On Earth Day, President Joe Biden announced the United States will set a goal to reduce 50 to 52 percent of U.S. emissions by 2030.
In alignment with the president’s goals, local governments are making their own efforts to contribute to the country’s overall objective.
Miami-Dade County, Fla. Mayor Daniella Levine Cava made a similar announcement on Earth Day regarding emissions in the county. She announced the release of a draft of the Miami-Dade strategy with a short-term goal of cutting countywide emissions in half by 2030 and a long-term goal of reaching net zero carbon emissions by 2050. The strategy calls for creating green jobs and improving the health and quality of life for residents.
“We have a very big stake in national and international commitments to reduce greenhouse gas emissions and we are aware, to preserve and protect this little piece of paradise that we call home, will require us to take some dramatic action immediately,” Levine Cava said during a press conference.
The plan focuses on reducing emissions in three key areas including transportation, buildings and waste.
In King County, Wash., the county council approved a toolkit earlier this year that provides guidance on reducing emissions specifically for local governments.
The toolkit identifies five steps that cities or counties can take when working to reduce emissions that focus on understanding a community’s emissions, assessing and strengthening a community’s level of commitment, developing a climate action strategy tailored to a local community, implementing emissions reduction actions and measuring and reporting on progress.
Rachel Brombaugh, director of King County’s Climate and Energy Initiatives, served as the project lead for the toolkit and said it provides a guide for local governments to measure their emissions, manage emissions and work with communities to reduce them.
The county worked with the King County-Cities Climate Collaboration, which focuses on climate policies and initiatives, to form the toolkit, she noted.
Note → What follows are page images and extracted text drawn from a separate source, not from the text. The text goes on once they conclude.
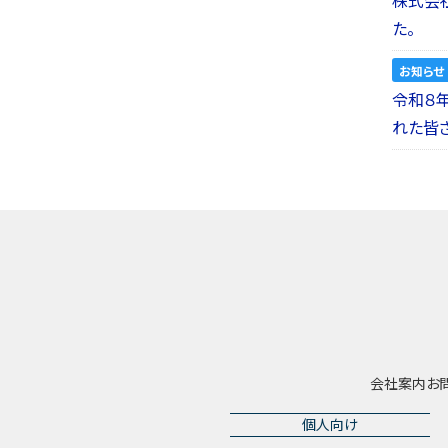
た。
お知らせ
令和８
れた皆
会社案内
お
個人向け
The group includes 16 cities and the port of Seattle.
The collaborative effort ensures the toolkit identifies core elements needed to reduce emissions that speak appropriately to local governments and provide examples of actions that could be impactful, she said.
“We have a lot of work to do to get these emissions down and a big part that’s really been a headwind for us has been the population growth that we’ve experienced,” she said. “With people moving to King County, everyone brings their own portfolio of carbon emissions with them. It just makes the work even more urgent.”
In 2014, King County Executive Dow Constantine announced a goal to reduce countywide emissions in half by 2030 and by 80 percent in 2050.
Since announcing the goal and since the county’s last emissions inventory in 2017, Brombaugh said emissions have only slightly decreased.
“What’s neat about it [the climate action toolkit] is that it takes the framework of our 50 percent reduction by 2030 and looks at different sectors and really actionable strategies that cities can take that are appropriate for that city,” Brombaugh said.
She referenced how Biden’s plan focuses on infrastructure, which is within the wheelhouse of local governments.
“For counties and cities, we’re looking at specifically some of those actions that we can take and influence,” she said.
King County operates the transit system, wastewater treatment systems and the solid waste system.
Brombaugh said the county sees an opportunity to reduce emissions specifically with transportation and plans to electrify its bus fleet by 2035.
“We can work to make sure that transit is available, fast and clean,” she said, noting that making an investment in transit systems and making good use of the land available for transportation projects will benefit the county and help meet emissions goals.
She highlighted the importance of local governments involving their communities when beginning this process and following the steps in the Climate Action Toolkit.
“Nothing will work without the cooperation of residents and businesses and the cities in the county and your local government partners,” she said. “If people aren’t bought into it, it’s going to be an even more uphill battle.”
In King County specifically, the county involved community members and engaged with stakeholders through public workshops to meet with frontline communities disproportionately impacted by climate change.
“We had a lot of outreach, that’s just how we increasingly make sure that we are touching as many groups as we can in order to craft the goals,” she said.
When following the toolkit and seeking to reduce emissions, Brombaugh advises local governments to tackle the “low-hanging fruit” such as replacing light bulbs with LEDs or adding electric vehicle chargers when it at first it may seem challenging to get hung up in the details of completing an emissions inventory.
“Don’t be afraid to start with small steps and then learn how to take those bigger steps, to run later,” she said.